The problem is that it just ain't so. Nothing is all good or all evil. Absolute certainty is no easier to discover than absolute truth in this finite world, and people are a goulash of love and hate, generosity and greed, kindness and cruelty, stupidity and wisdom. Who gets the most of us? Ahura Mazda or Ahriman?

It used to be that every once in a while I would find myself flying into New Orleans from Houston over the swamps west of the Mississippi that reach down to the gulf. On looking at them it seemed to me that there were spots that simply could not be defined as land or water. They were such a slurry of both that it was impossible to decide. Our world is like that, too, and so are nearly all the people in it. Although it's a nice symbol, the Taoist circle with the black and white halves, each with its small circle of the other, doesn't tell the half of it. It's not just that good things have a bit of bad in them, or vice versa, but that we're such a mixture you couldn't even draw a line down the middle or give boundaries to the little circle. It would just slop over the edges and make the whole thing a kind of speckled gray. There are few of us who, given sufficient motivation, could not do almost any evil. Indeed, it's only the size of the motivation required that differentiates between the mostly good and the mostly bad. There are also very few of us who do not desire goodness, who do not hunger and thirst after righteousness, but without the wisdom to discover it or sufficient will to seek it even in the hard places. It is true, too, that few good deeds go unpunished and few bad ones are without redeeming consequences.

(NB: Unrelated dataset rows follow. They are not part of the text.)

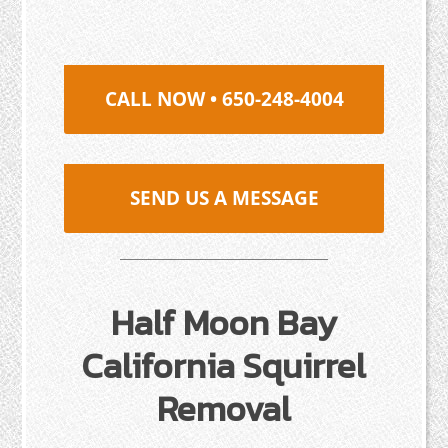
CALL NOW • 650-248-4004
SEND US A MESSAGE
Half Moon Bay
California Squirrel
Removal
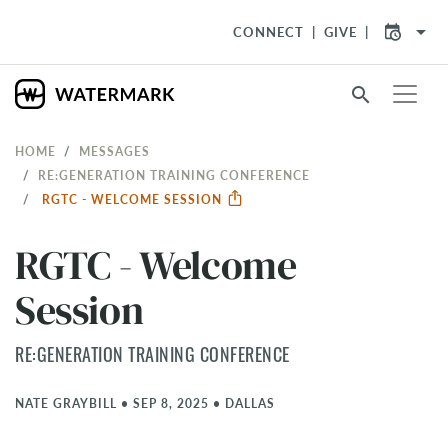
arrow_drop_down
CONNECT
GIVE
search
HOME
MESSAGES
RE:GENERATION TRAINING CONFERENCE
RGTC - WELCOME SESSION
RGTC - Welcome
Session
RE:GENERATION TRAINING CONFERENCE
NATE GRAYBILL
•
SEP 8, 2025
•
DALLAS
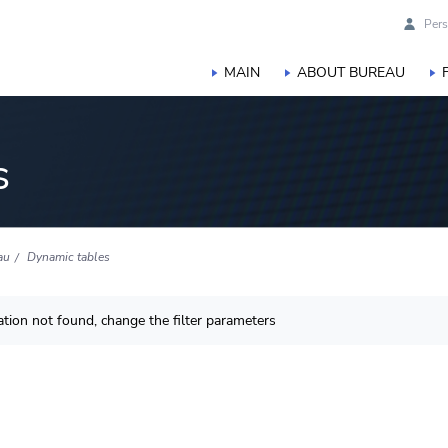
Pers
MAIN
ABOUT BUREAU
s
au
Dynamic tables
tion not found, change the filter parameters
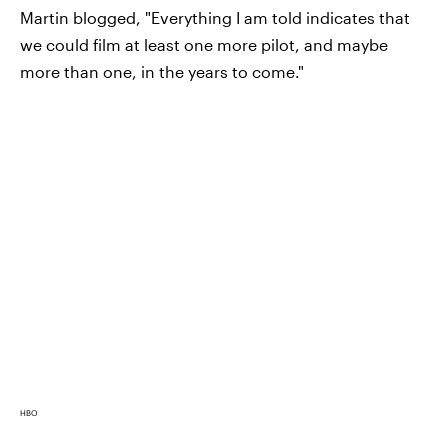
Martin blogged, "Everything I am told indicates that
we could film at least one more pilot, and maybe
more than one, in the years to come."
HBO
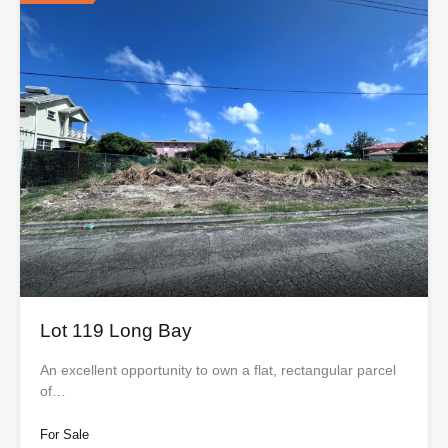
Lot 119 Long Bay
An excellent opportunity to own a flat, rectangular parcel
of…
For Sale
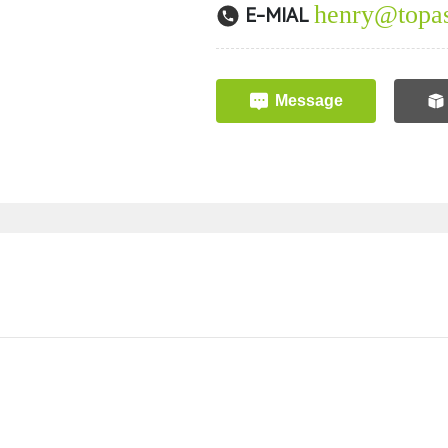
henry@topas
E-MIAL
Message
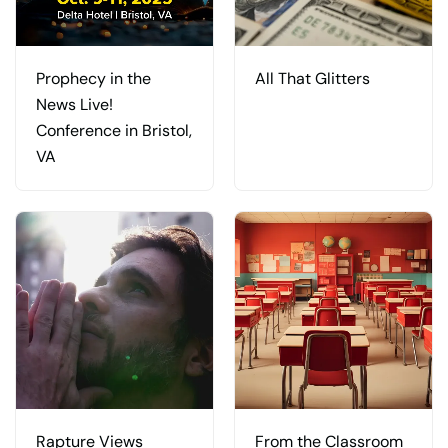
Prophecy in the
All That Glitters
News Live!
Conference in Bristol,
VA
Rapture Views
From the Classroom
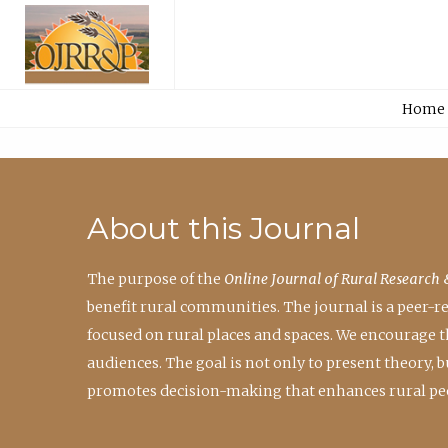
Home
About this Journal
The purpose of the
Online Journal of Rural Research 
benefit rural communities. The journal is a peer-
focused on rural places and spaces. We encourage 
audiences. The goal is not only to present theory,
promotes decision-making that enhances rural peo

Few of us are always servants of Ahriman without some traces of goodness, but fewer still are untouched by him. Rather than a time of clear-cut judgment, of destruction and salvation, it is probably more true to quote T.S. Eliot than St. John the Evangelist when he said in The Wasteland:

This is the way the world ends;
This is the way the world ends;
This is the way the world ends;
Not with a bang, but a whimper.

Even Ahura Mazda, confronted with the marsh of human good and evil would probably not be able to decide whether they were off the bridge or on it, and although the world may end in cataclysm, it is more likely to draw to an end confusedly, ambiguously, with no one quite sure when the end really happens.

We live in an ambiguous world, land and water both, not always separate but mixed in the swamplands. I suspect that it is only by learning to accept and live with this ambiguity that we can redeem it. In one way though, at least, I think the ancient Persians had the right idea: we are ourselves responsible for our choices of good or evil. We choose whether to fight on the side of Ormuzd or Ahriman. In the finiteness of our understanding and the morass of the world in its reality, it is not always possible to know which is which. It is, however, possible to hold the ambiguity as a touchstone, to keep us from falling into absolutist, apocalyptic thinking, to keep us humble, and to keep us working for the good even when we're not sure whether it's really good or whether it will make any difference.

I think that it will make a difference. Even though there is no Buddha, no Messiah, no infallible prophet who will come again to judge us we can be responsible for our own salvation What we think is good is more likely to be good than what is evil. Things aren't so ambiguous as all that, but I believe that the mere recognition and acceptance of ambiguity, rather than giving a false and dangerous ground on which to stand, as its rejection does, gives us real grounding for the work that we must do to try transform ourselves and this world into a people and place that needs no bridge to a better one, no destruction to make way for God's holy realm, but that can be itself better, freer, and fairer. We may not reach heaven -- in fact, I'm pretty sure we won't -- but if we keep the courage to live with our uncertainty we can get a lot closer.